店を出たところで、自転車が勢いよく彼の前を横切った。
「気をつけろよ!」
そう叫んだのは、郵便配達人にして町一番の騒がし屋、ジュノだった。
彼女はキィッと急停車し、にやりと笑う。
「郵便、マフィン、そして大騒ぎ――二つまで選んでいいわよ!」
レンはクロワッサンを一つ渡した。
ジュノはそれを宝物のように受け取り、声を潜める。
「聞いた? 見知らぬ人が来てる。スカーフをした旅人よ。昨日、宿に泊まったんだって。」
レンは首を傾げる。
「おまえはカラスみたいに噂を集めるな。」
「私はなんでも運ぶのよ。」ジュノは自転車にまたがりながら言った。
「郵便も、話もね。
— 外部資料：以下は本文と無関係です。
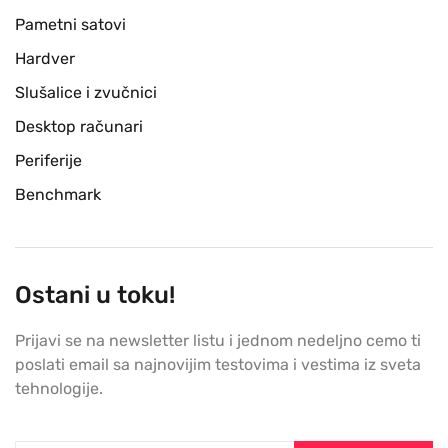
Pametni satovi
Hardver
Slušalice i zvučnici
Desktop računari
Periferije
Benchmark
Ostani u toku!
Prijavi se na newsletter listu i jednom nedeljno cemo ti
poslati email sa najnovijim testovima i vestima iz sveta
tehnologije.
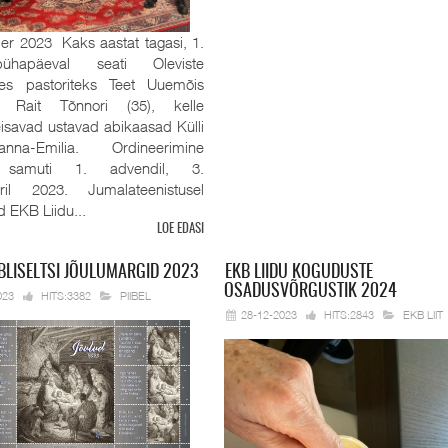
r 2023 Kaks aastat tagasi, 1.
pühapäeval seati Oleviste
es pastoriteks Teet Uuemõis
 Rait Tõnnori (35), kelle
eisavad ustavad abikaasad Külli
na-Emilia. Ordineerimine
 samuti 1. advendil, 3.
ril 2023. Jumalateenistusel
id EKB Liidu...
LOE EDASI
BLISELTSI JÕULUMARGID 2023
EKB
LIIDU KOGUDUSTE
OSADUSVÕRGUSTIK 2024
023
HITS:3382
PIIBEL
28-12-2023
HITS:2843
EKB LIIT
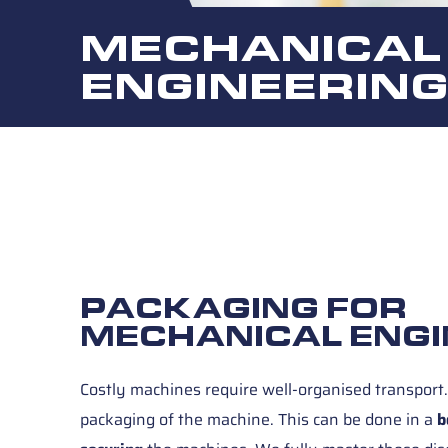
MECHANICAL
ENGINEERIN
PACKAGING FOR
MECHANICAL ENGI
Costly machines require well-organised transport. 
packaging of the machine. This can be done in a
b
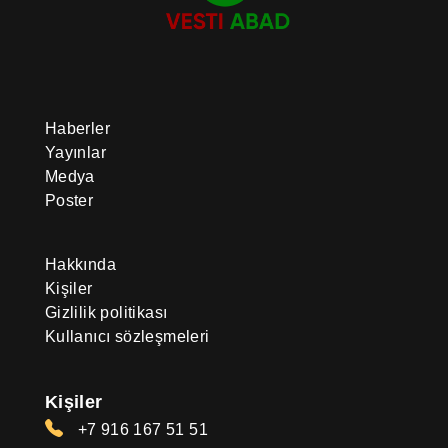
Haberler
Yayınlar
Medya
Poster
Hakkında
Kişiler
Gizlilik politikası
Kullanıcı sözleşmeleri
Kişiler
+7 916 167 51 51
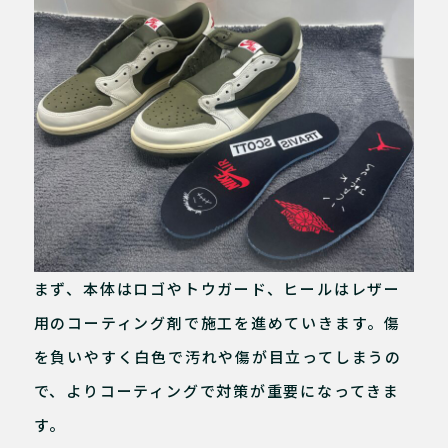
まず、本体はロゴやトウガード、ヒールはレザー
用のコーティング剤で施工を進めていきます。傷
を負いやすく白色で汚れや傷が目立ってしまうの
で、よりコーティングで対策が重要になってきま
す。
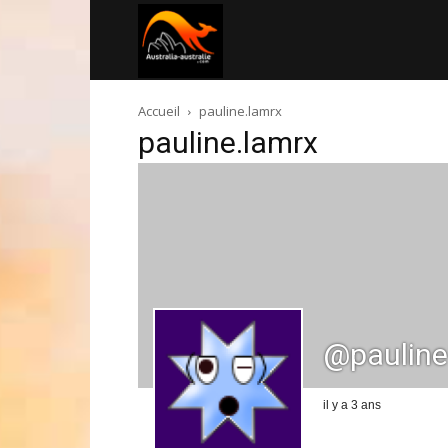
Australia-
Accueil
pauline.lamrx
australie.com
pauline.lamrx
@paulin
il y a 3 ans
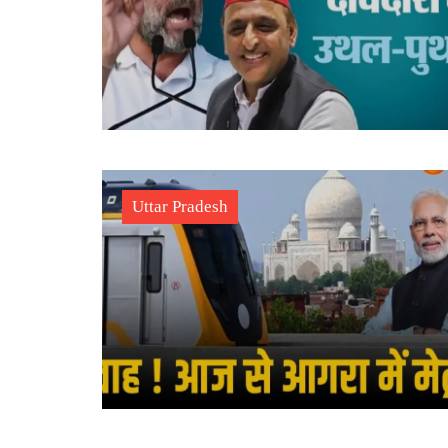
Uttar Pradesh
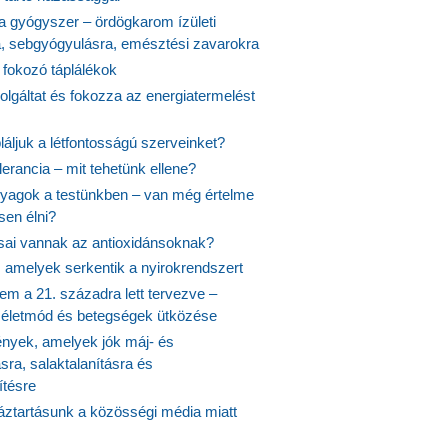
 a gyógyszer – ördögkarom ízületi
a, sebgyógyulásra, emésztési zavarokra
 fokozó táplálékok
olgáltat és fokozza az energiatermelést
áljuk a létfontosságú szerveinket?
lerancia – mit tehetünk ellene?
agok a testünkben – van még értelme
en élni?
usai vannak az antioxidánsoknak?
, amelyek serkentik a nyirokrendszert
em a 21. századra lett tervezve –
ós életmód és betegségek ütközése
yek, amelyek jók máj- és
ásra, salaktalanításra és
ítésre
ztartásunk a közösségi média miatt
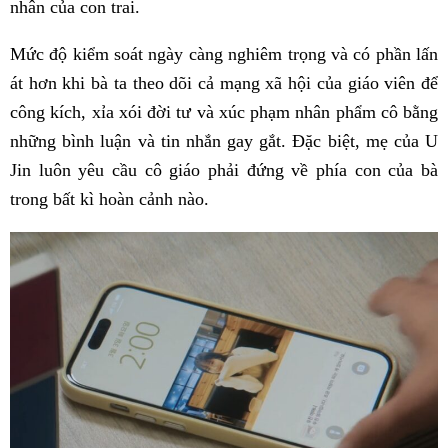
nhân của con trai.
Mức độ kiểm soát ngày càng nghiêm trọng và có phần lấn
át hơn khi bà ta theo dõi cả mạng xã hội của giáo viên để
công kích, xỉa xói đời tư và xúc phạm nhân phẩm cô bằng
những bình luận và tin nhắn gay gắt. Đặc biệt, mẹ của U
Jin luôn yêu cầu cô giáo phải đứng về phía con của bà
trong bất kì hoàn cảnh nào.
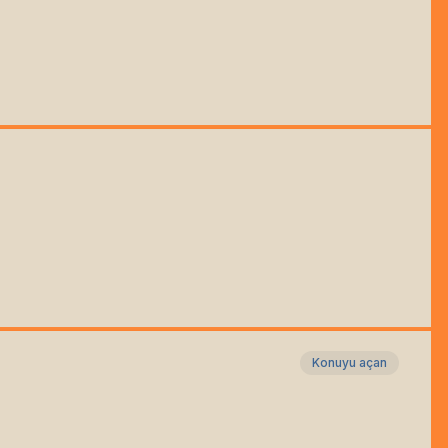
Konuyu açan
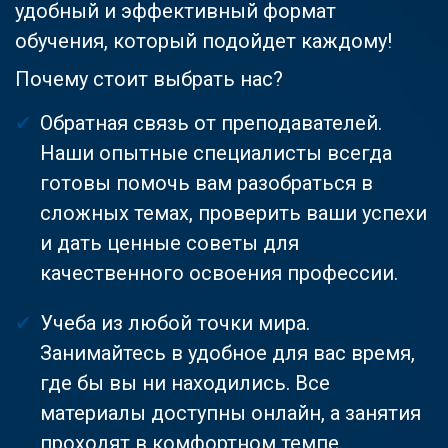
удобный и эффективный формат
обучения, который подойдет каждому!
Почему стоит выбрать нас?
Обратная связь от преподавателей.
Наши опытные специалисты всегда
готовы помочь вам разобраться в
сложных темах, проверить ваши успехи
и дать ценные советы для
качественного освоения профессии.
Учеба из любой точки мира.
Занимайтесь в удобное для вас время,
где бы вы ни находились. Все
материалы доступны онлайн, а занятия
проходят в комфортном темпе.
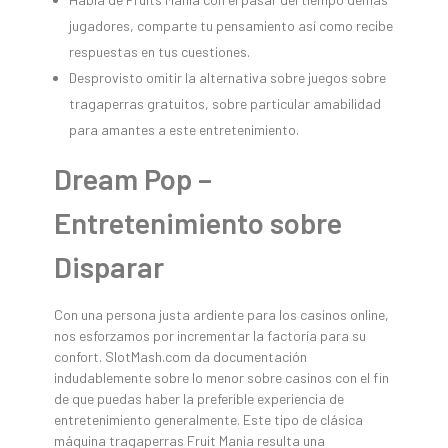
jugadores, comparte tu pensamiento así­ como recibe
respuestas en tus cuestiones.
Desprovisto omitir la alternativa sobre juegos sobre
tragaperras gratuitos, sobre particular amabilidad
para amantes a este entretenimiento.
Dream Pop –
Entretenimiento sobre
Disparar
Con una persona justa ardiente para los casinos online,
nos esforzamos por incrementar la factoría para su
confort. SlotMash.com da documentación
indudablemente sobre lo menor sobre casinos con el fin
de que puedas haber la preferible experiencia de
entretenimiento generalmente. Este tipo de clásica
máquina tragaperras Fruit Mania resulta una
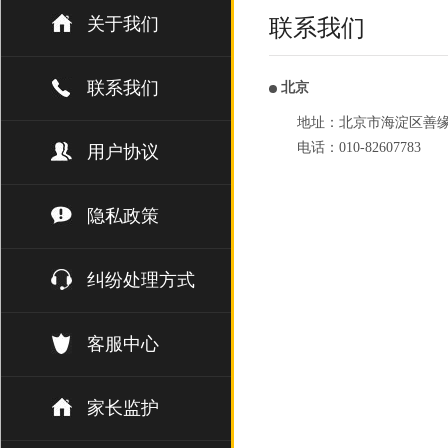
关于我们
联系我们
联系我们
北京
地址：北京市海淀区善缘街1
电话：010-82607783
用户协议
隐私政策
纠纷处理方式
客服中心
家长监护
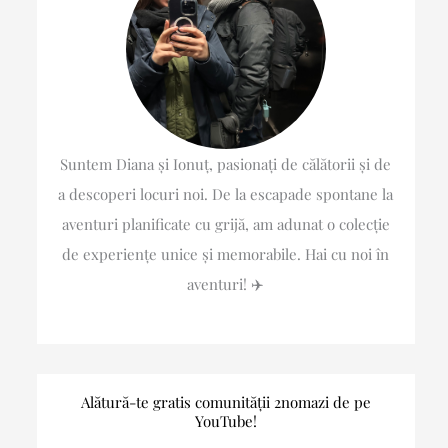
Suntem Diana și Ionuț, pasionați de călătorii și de
a descoperi locuri noi. De la escapade spontane la
aventuri planificate cu grijă, am adunat o colecție
de experiențe unice și memorabile. Hai cu noi în
aventuri! ✈️
Alătură-te gratis comunității 2nomazi de pe
YouTube!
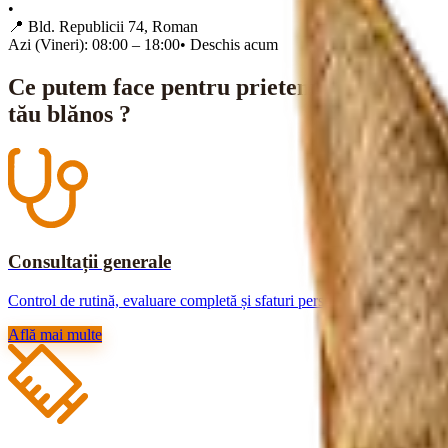
•
📍
Bld. Republicii 74, Roman
Azi (Vineri): 08:00 – 18:00
•
Deschis acum
Ce putem face pentru prietenul
tău blănos ?
Consultații generale
Control de rutină, evaluare completă și sfaturi personalizate.
Află mai multe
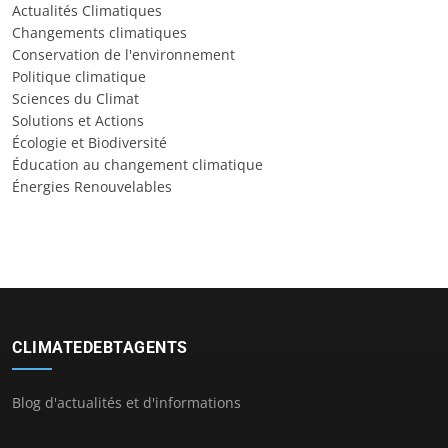
Actualités Climatiques
Changements climatiques
Conservation de l'environnement
Politique climatique
Sciences du Climat
Solutions et Actions
Écologie et Biodiversité
Éducation au changement climatique
Énergies Renouvelables
CLIMATEDEBTAGENTS
Blog d'actualités et d'informations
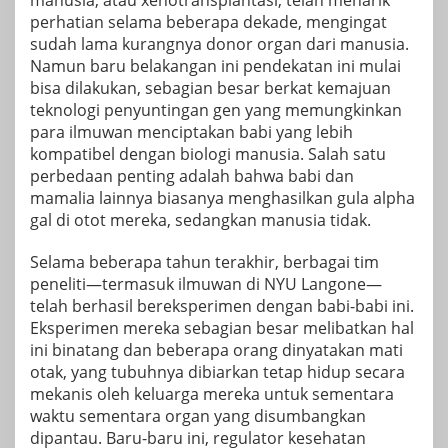
manusia, atau xenotransplantasi, telah menarik
perhatian selama beberapa dekade, mengingat
sudah lama kurangnya donor organ dari manusia.
Namun baru belakangan ini pendekatan ini mulai
bisa dilakukan, sebagian besar berkat kemajuan
teknologi penyuntingan gen yang memungkinkan
para ilmuwan menciptakan babi yang lebih
kompatibel dengan biologi manusia. Salah satu
perbedaan penting adalah bahwa babi dan
mamalia lainnya biasanya menghasilkan gula alpha
gal di otot mereka, sedangkan manusia tidak.
Selama beberapa tahun terakhir, berbagai tim
peneliti—termasuk ilmuwan di NYU Langone—
telah berhasil bereksperimen dengan babi-babi ini.
Eksperimen mereka sebagian besar melibatkan hal
ini
binatang
dan beberapa orang dinyatakan mati
otak, yang tubuhnya dibiarkan tetap hidup secara
mekanis oleh keluarga mereka untuk sementara
waktu sementara organ yang disumbangkan
dipantau. Baru-baru ini, regulator kesehatan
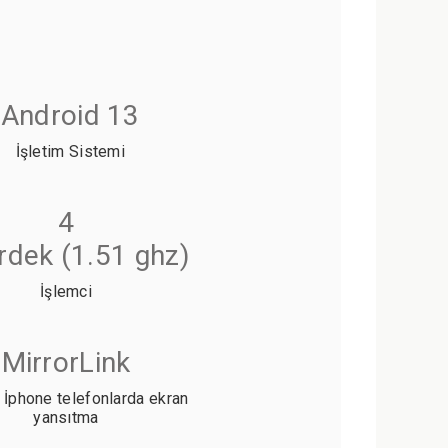
Android 13
İşletim Sistemi
4
rdek (1.51 ghz)
İşlemci
MirrorLink
 İphone telefonlarda ekran
yansıtma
」
彼女が去ると、セオがどこからともなく現れた。
ポケットに手を突っ込み、半分眠そうな目。髪はまだ風の名残で乱れていた。
「チョコ入りのやつを逃したな。」レンが言う。
セオは大げさにため息をつく。
「人生は苦痛だな。」
二人は一緒に広場の噴水へ向かう。
そこではハトたちが、まるで町の支配者のように行進していた。
石畳には子どもたちのチョーク絵がまだ残っていて――笑顔の太陽、イニシャルの入ったハート、形の崩れた犬。
レンは噴水の縁にもたれかかる。
しばらくして、セオがぽつりと言った。
「なあ、この町って、ちょっと小さすぎると思わないか?」
レンは周りを見渡した。
「いや。ちょうどいい。カーディガンみたいなものだ。」
セオは口元をゆがめる。
「肘に穴のあいたやつな。」
二人はしばし黙って、町の音に耳を澄ませた。
軋む雨戸の音。遠くの鍛冶屋のカンカンという金属音。
そして目に見えないけれど、すべてをつなぎ合わせている温かな糸。
やがてセオが言った。
「新しい人にも、この町は同じように馴染むのかな。」
レンは答えなかった。
ただ、空を漂う雲を眺めた。
そこに留まるべきか、去るべきか迷っているように。
作者コメント
「いくつかの場所は、いつも開かれている――扉ではなく、心で。」
愛よりも前に、憧れよりも前に、変化よりも前に――場所がある。
問いかけではなく、静けさで迎えてくれる場所。
物語が花開くのは、そんな場所から始まるのだ。